_Instructions for the task_:
In the listing that follows, print every line exactly and leave the images out.

_Exercise data_:
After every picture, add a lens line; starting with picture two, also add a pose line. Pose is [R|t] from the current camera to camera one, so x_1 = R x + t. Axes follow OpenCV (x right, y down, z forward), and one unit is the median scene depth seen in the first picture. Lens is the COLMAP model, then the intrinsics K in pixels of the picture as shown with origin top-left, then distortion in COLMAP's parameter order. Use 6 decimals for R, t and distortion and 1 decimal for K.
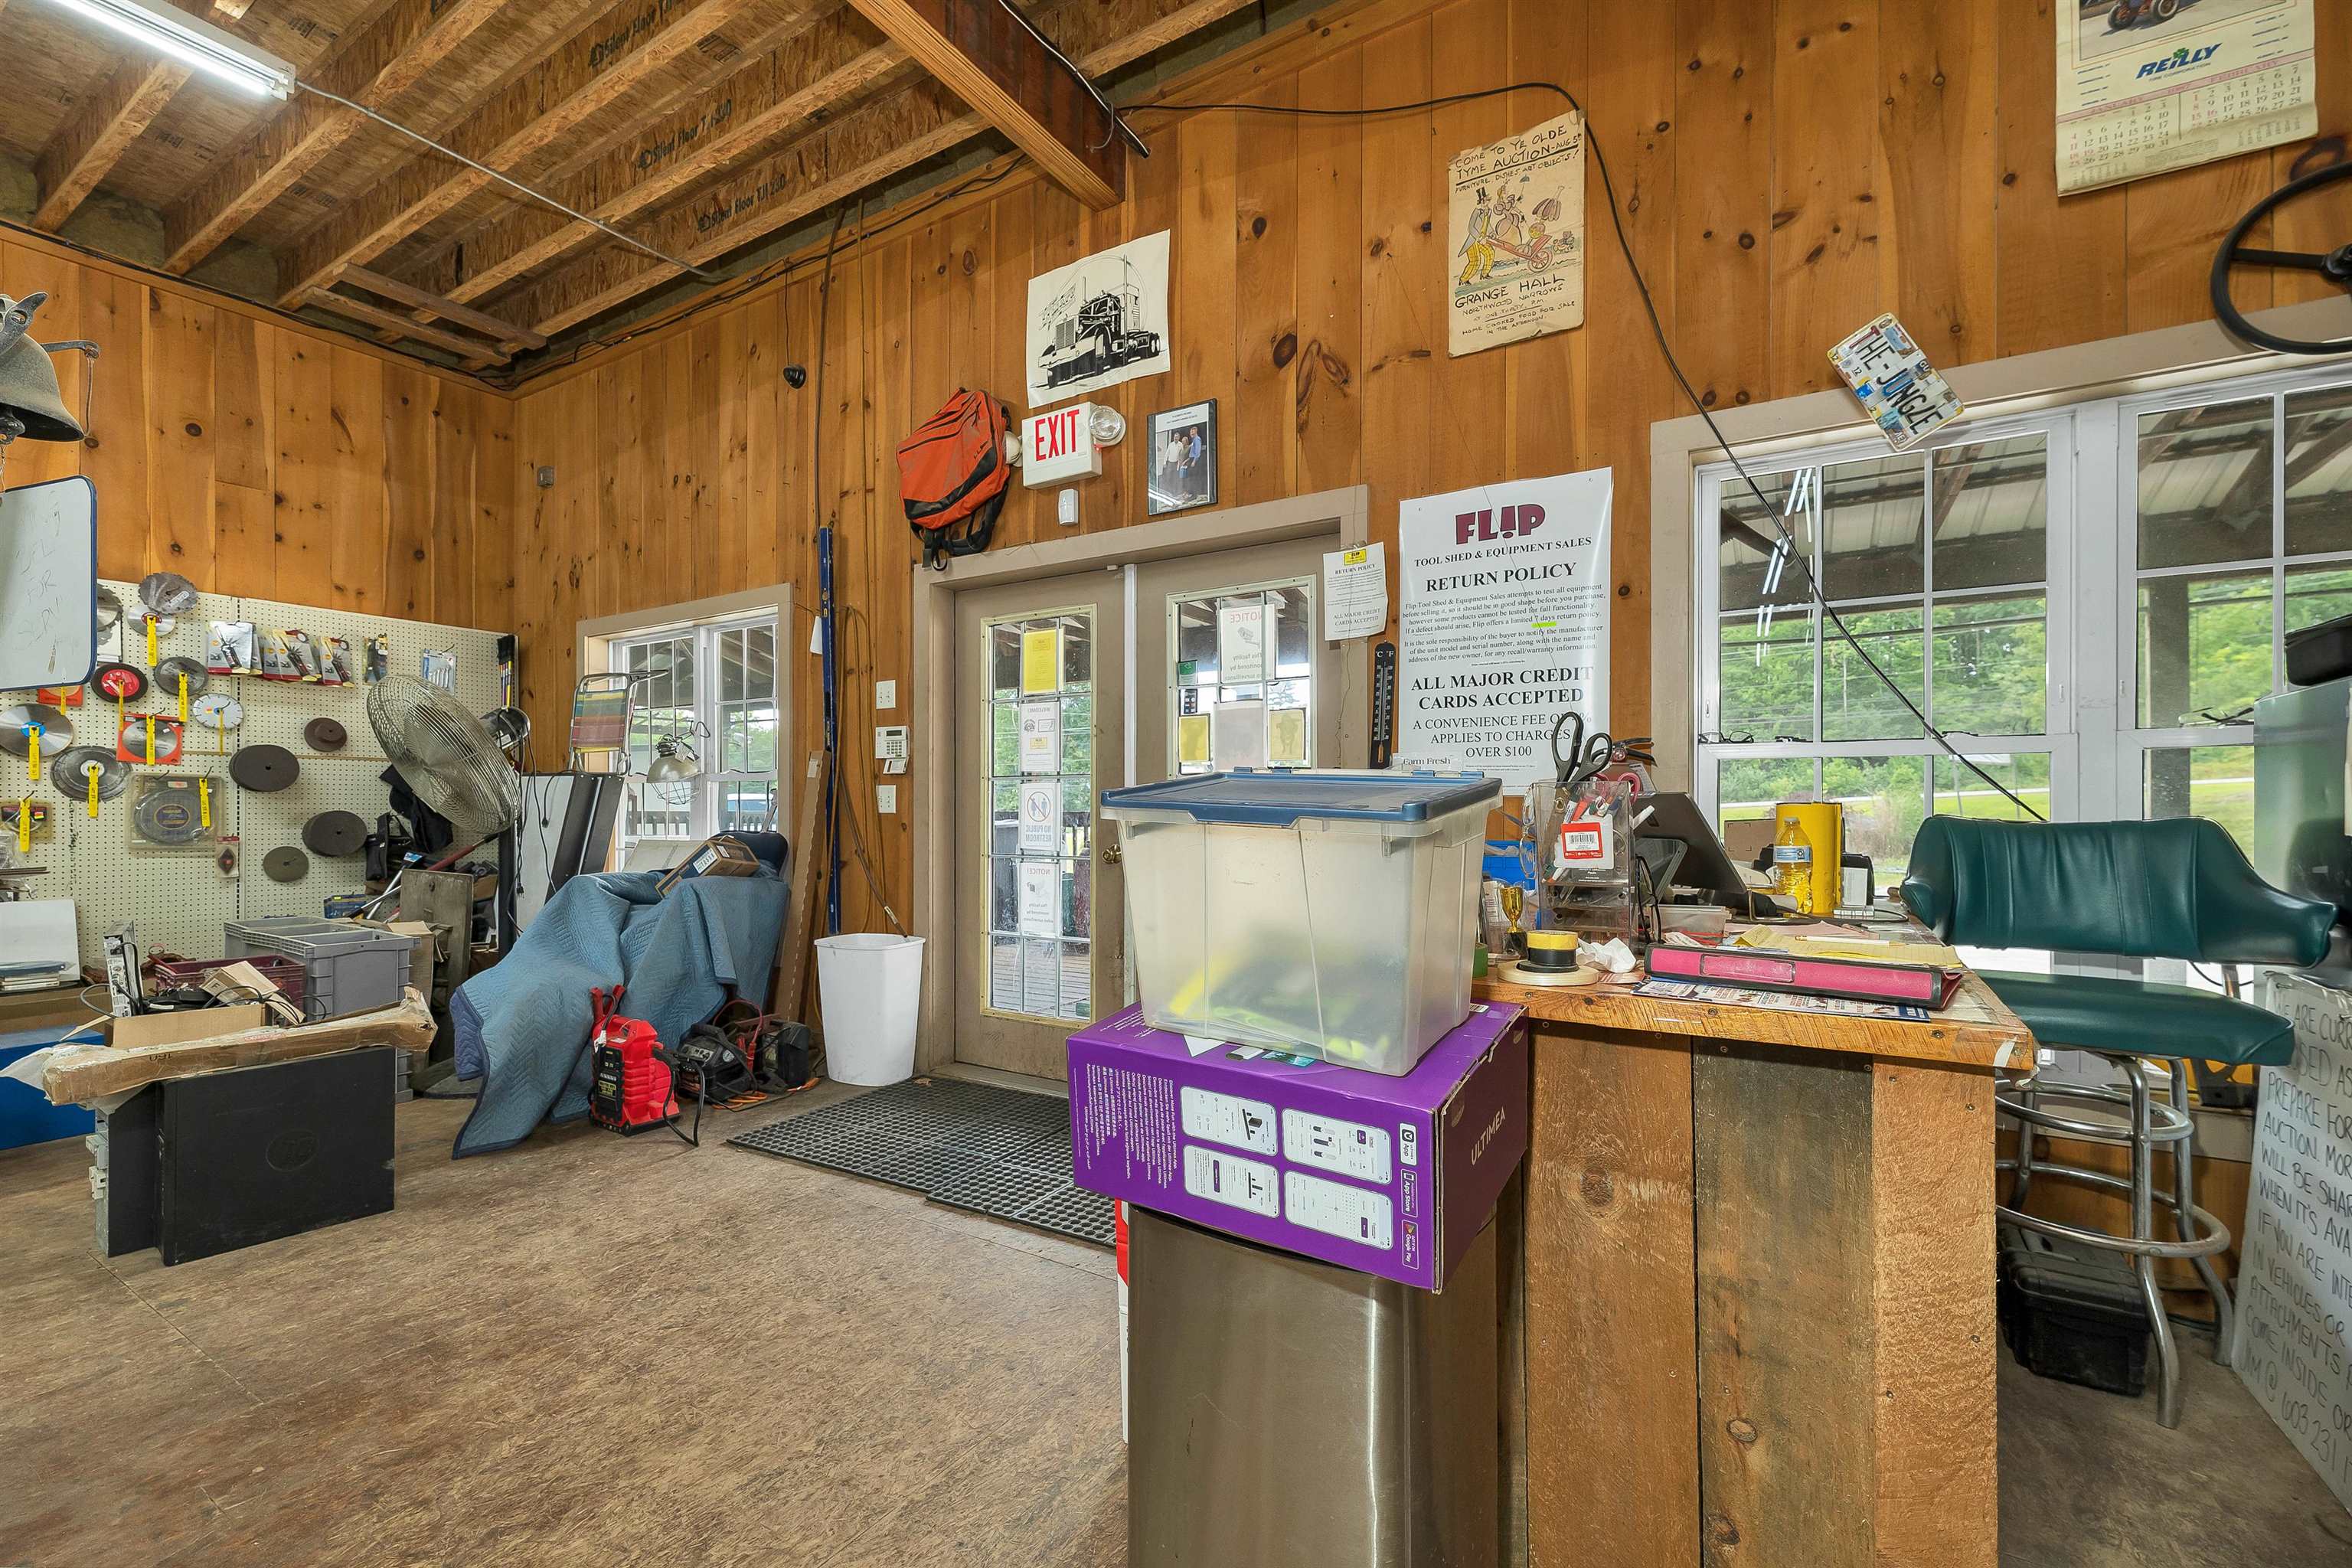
lens RADIAL K [[1012.6, 0, 1174.7], [0, 1012.6, 796.4], [0, 0, 1]] dist [0.002187, -0.000210]
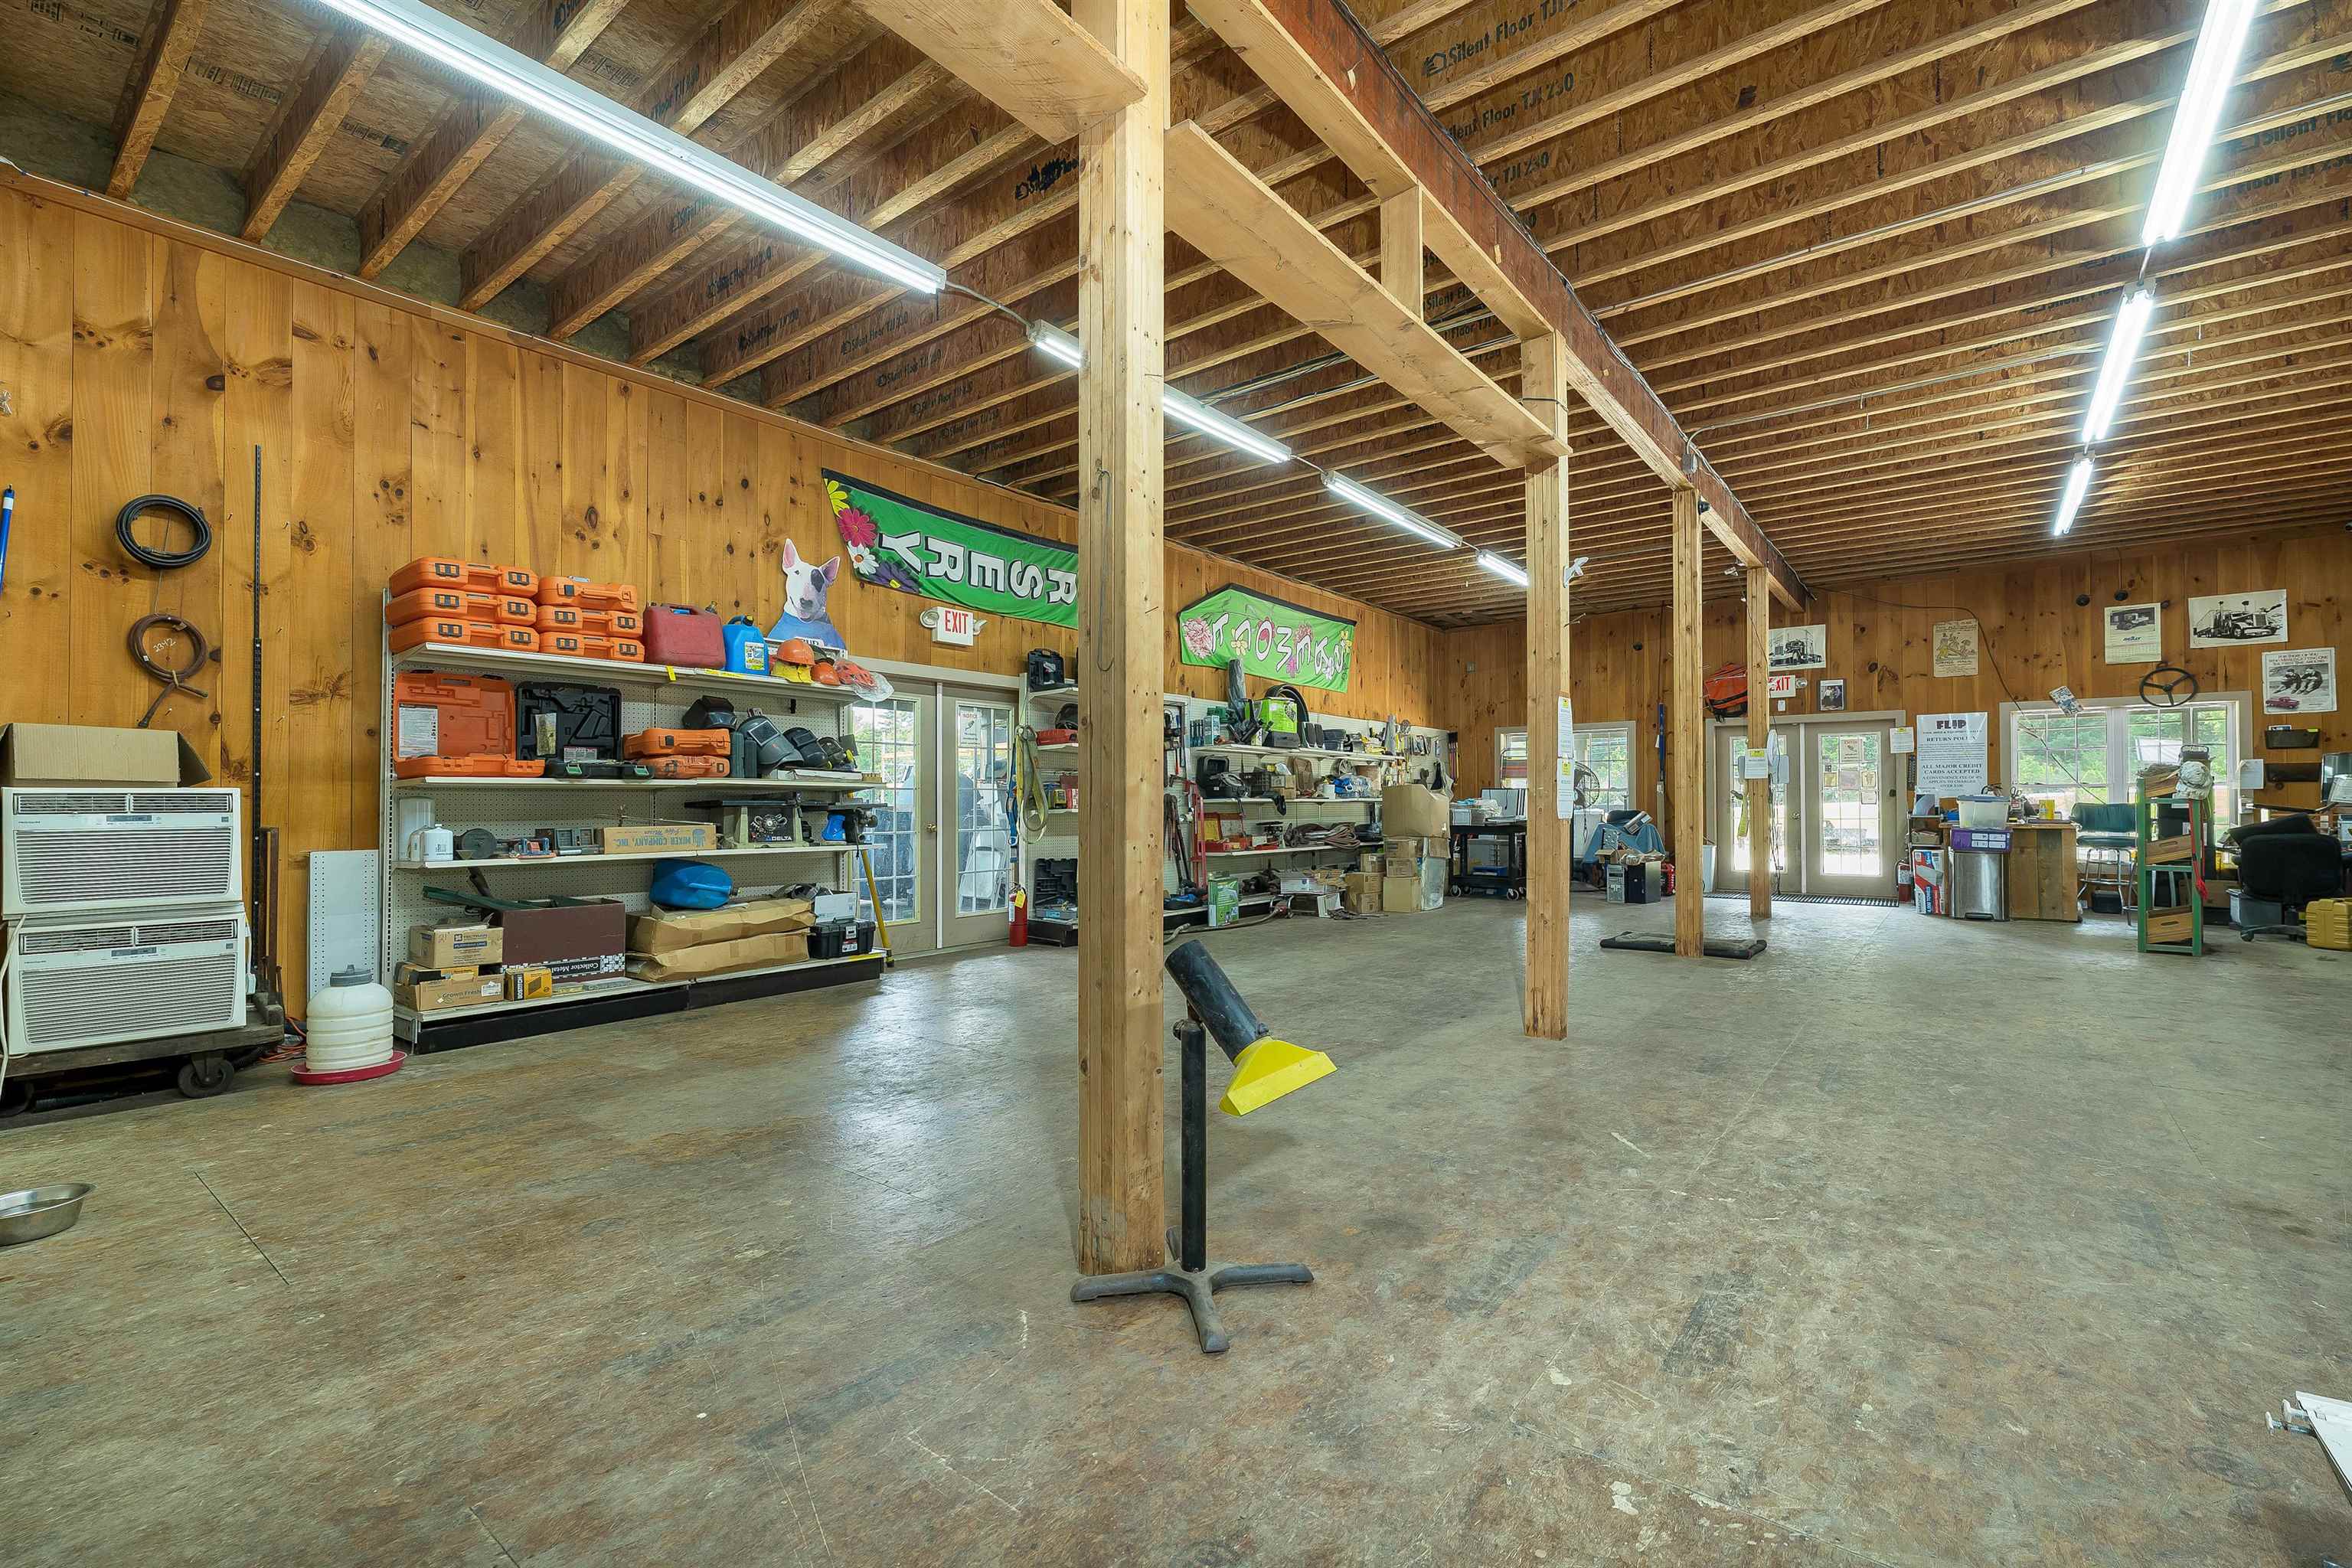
lens RADIAL K [[1012.6, 0, 1176.4], [0, 1012.6, 790.1], [0, 0, 1]] dist [0.002187, -0.000210]
pose [[0.994138, -0.002012, -0.108096, -2.024213], [0.001273, 0.999975, -0.006908, -0.004985], [0.108107, 0.006730, 0.994116, -2.889771]]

_Solution_:
After every picture, add a lens line; starting with picture two, also add a pose line. Pose is [R|t] from the current camera to camera one, so x_1 = R x + t. Axes follow OpenCV (x right, y down, z forward), and one unit is the median scene depth seen in the first picture. Lens is the COLMAP model, then the intrinsics K in pixels of the picture as shown with origin top-left, then distortion in COLMAP's parameter order. Use 6 decimals for R, t and distortion and 1 decimal for K.
lens RADIAL K [[1012.6, 0, 1174.7], [0, 1012.6, 796.4], [0, 0, 1]] dist [0.002187, -0.000210]
lens RADIAL K [[1012.6, 0, 1176.4], [0, 1012.6, 790.1], [0, 0, 1]] dist [0.002187, -0.000210]
pose [[0.994138, -0.002012, -0.108096, -2.024213], [0.001273, 0.999975, -0.006908, -0.004985], [0.108107, 0.006730, 0.994116, -2.889771]]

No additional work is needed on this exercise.